STHB: How much time have you spent in hospital throughout all of that?
AK: Up to the age of 21 I just had to visit my cardiologist every 18 months for check-ups and minor tune ups. The maximum stay at any one time for those was about three to five days, totaling several months in hospital during my adolescent and teenage years.
As an adult I spent six weeks in hospital back in 2018 while being treated for endocarditis and six days for my open-heart surgery earlier this year.
STHB: Are you currently on medication as a result of your heart condition?
AK: I’m on 2.5mg of beta blockers and 20mg of blood thinning tablets.
STHB: Is this medication something you’ll take temporarily or will it be for the rest of your life?
AK: These are temporary and part of my pre-cardioversion treatment plan that will hopefully correct the irregular heartbeat I’ve had since my surgery.

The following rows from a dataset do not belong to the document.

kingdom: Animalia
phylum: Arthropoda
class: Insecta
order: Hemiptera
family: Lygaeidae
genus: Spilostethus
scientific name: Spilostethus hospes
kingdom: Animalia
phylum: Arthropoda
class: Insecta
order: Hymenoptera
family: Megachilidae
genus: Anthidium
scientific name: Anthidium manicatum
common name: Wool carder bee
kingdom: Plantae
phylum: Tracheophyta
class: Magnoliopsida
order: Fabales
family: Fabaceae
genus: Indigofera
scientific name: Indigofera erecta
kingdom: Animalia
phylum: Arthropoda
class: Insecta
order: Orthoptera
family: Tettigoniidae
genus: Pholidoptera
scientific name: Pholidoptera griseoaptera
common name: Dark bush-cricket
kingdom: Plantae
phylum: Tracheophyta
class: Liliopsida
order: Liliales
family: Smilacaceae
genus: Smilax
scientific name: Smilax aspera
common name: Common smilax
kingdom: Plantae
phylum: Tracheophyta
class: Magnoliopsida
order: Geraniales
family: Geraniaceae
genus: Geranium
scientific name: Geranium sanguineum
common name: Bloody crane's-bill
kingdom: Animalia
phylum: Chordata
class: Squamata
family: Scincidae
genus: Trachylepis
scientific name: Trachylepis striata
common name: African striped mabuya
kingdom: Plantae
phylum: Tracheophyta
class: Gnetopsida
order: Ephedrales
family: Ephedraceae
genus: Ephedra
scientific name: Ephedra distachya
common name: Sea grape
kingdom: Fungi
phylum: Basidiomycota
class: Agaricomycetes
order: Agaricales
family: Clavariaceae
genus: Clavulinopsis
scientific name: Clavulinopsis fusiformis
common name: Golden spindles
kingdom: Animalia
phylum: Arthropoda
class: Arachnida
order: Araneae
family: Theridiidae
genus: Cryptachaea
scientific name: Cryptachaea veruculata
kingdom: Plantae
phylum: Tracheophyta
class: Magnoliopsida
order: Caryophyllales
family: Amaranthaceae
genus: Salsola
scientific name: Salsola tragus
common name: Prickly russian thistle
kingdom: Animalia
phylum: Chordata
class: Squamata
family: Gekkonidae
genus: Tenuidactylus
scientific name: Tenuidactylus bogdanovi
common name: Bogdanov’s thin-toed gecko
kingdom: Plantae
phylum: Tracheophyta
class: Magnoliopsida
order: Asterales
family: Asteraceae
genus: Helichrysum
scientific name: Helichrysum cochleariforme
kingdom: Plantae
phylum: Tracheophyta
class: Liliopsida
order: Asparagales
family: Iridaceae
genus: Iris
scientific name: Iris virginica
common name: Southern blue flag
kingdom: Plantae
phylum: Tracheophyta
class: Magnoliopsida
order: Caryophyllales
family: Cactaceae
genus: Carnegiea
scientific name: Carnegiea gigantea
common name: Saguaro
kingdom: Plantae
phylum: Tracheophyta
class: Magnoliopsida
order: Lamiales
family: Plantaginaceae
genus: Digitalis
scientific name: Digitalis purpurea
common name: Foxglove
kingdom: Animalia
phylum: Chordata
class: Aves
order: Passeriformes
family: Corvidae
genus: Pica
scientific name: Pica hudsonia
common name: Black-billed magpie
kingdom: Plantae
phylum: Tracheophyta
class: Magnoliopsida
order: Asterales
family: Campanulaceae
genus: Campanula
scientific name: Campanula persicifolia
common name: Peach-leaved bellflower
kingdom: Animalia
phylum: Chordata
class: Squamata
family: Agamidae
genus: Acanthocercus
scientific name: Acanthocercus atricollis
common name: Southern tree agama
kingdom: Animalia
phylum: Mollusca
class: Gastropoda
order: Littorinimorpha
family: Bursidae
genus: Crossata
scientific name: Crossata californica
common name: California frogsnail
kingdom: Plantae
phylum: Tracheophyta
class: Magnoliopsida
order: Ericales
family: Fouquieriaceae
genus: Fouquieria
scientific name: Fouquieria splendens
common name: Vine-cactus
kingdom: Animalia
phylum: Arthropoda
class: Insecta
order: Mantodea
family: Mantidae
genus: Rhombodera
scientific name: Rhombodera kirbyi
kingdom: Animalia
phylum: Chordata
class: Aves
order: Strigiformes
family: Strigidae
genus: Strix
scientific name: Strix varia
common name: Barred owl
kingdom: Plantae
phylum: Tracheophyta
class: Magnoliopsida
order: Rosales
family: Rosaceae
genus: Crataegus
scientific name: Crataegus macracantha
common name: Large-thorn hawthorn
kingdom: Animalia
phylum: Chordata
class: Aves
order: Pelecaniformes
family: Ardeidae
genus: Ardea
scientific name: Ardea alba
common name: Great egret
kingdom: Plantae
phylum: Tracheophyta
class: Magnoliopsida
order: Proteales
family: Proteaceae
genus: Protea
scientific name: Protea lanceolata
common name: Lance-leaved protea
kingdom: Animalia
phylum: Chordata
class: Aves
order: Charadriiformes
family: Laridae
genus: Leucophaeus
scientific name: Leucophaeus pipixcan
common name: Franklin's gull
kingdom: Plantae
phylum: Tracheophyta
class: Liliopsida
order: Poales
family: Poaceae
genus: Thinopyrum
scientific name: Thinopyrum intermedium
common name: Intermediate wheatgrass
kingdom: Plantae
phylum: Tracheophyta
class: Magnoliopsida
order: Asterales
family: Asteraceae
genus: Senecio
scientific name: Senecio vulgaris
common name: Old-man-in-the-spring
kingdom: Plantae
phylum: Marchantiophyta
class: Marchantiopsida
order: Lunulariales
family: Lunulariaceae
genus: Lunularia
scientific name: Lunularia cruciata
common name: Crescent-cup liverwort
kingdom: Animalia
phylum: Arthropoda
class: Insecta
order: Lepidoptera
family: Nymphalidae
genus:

STHB: Are there any restrictions you face due to your condition?
AK: No restrictions have been placed upon me and I’ve been encouraged to return to my normal lifestyle. The one thing is that I’m not seeking employment until my cardioversion treatment has been carried out and is successful.
STHB: When is that scheduled for?
AK: Later this month.
STHB: We’ll be thinking of you and hope everything goes well. How likely is it you’ll need more surgeries in the future?
AK: It’s quite possible. I might need to repair/replace my tricuspid valve in about 20-30 years’ time.
STHB: Are there any worries or challenges you have faced or continue to face being a CHD Warrior?
AK: Not really, or if there are I try not to focus too much energy or thought into it. Having learned about the complications that can occur in old age if this condition isn’t treated, I’m so glad I’ve had the surgery to correct it.
STHB: Is there anything else you would like to add or share about your journey with CHD that we haven’t already covered?
AK: I guess I would like to stress the power of a positive mental state. For the majority of my life I’ve been petriﬁed of having open-heart surgery but once I knew it was necessary I really focused on the outcome being positive. I had the advantage of waiting several months and in that time I took the opportunity to watch open-heart surgery ‘live’ on television. This helped me to understand the potential consequences of not having the procedure. In the end I was able to approach the day itself with a very positive mindset and had no nerves whatsoever. Of course having a supportive wife and loving family helps too.
About Adam’s Heart Defect
Anatomy: This defect occurs when the heart’s inner wall (septum) that separates the left ventricle from the right ventricle has a hole or multiple holes in it.
Complications: This hole allows oxygen-rich blood from the left ventricle to mix with oxygen-poor blood from the right ventricle, resulting in a lack of oxygen circulating throughout the body.
Symptoms: Bluish tint to the skin, lips, and fingernails, along with poor feeding, poor weight gain, and fast breathing.
Treatment: Most VSD’s close on their own with time, but larger ones will require catheterizations or open-heart surgery in which a patch is placed over the hole.
Prevalence: This is the most common CHD, accounting for 25-30% of all congenital heart disease. It occurs in 2-5 out of every 1000 live births worldwide.
Endocarditis isn’t a CHD itself, but can be caused by CHD instead. It is an infection caused by bacteria that enters the bloodstream and settles in the heart lining, a heart valve, or a blood vessel in the form of a vegetation-like growth. It is uncommon but people with existing heart conditions have a greater risk of developing it. In children and young adults, about 75% of cases occur in those with CHD. It is twice as common in men.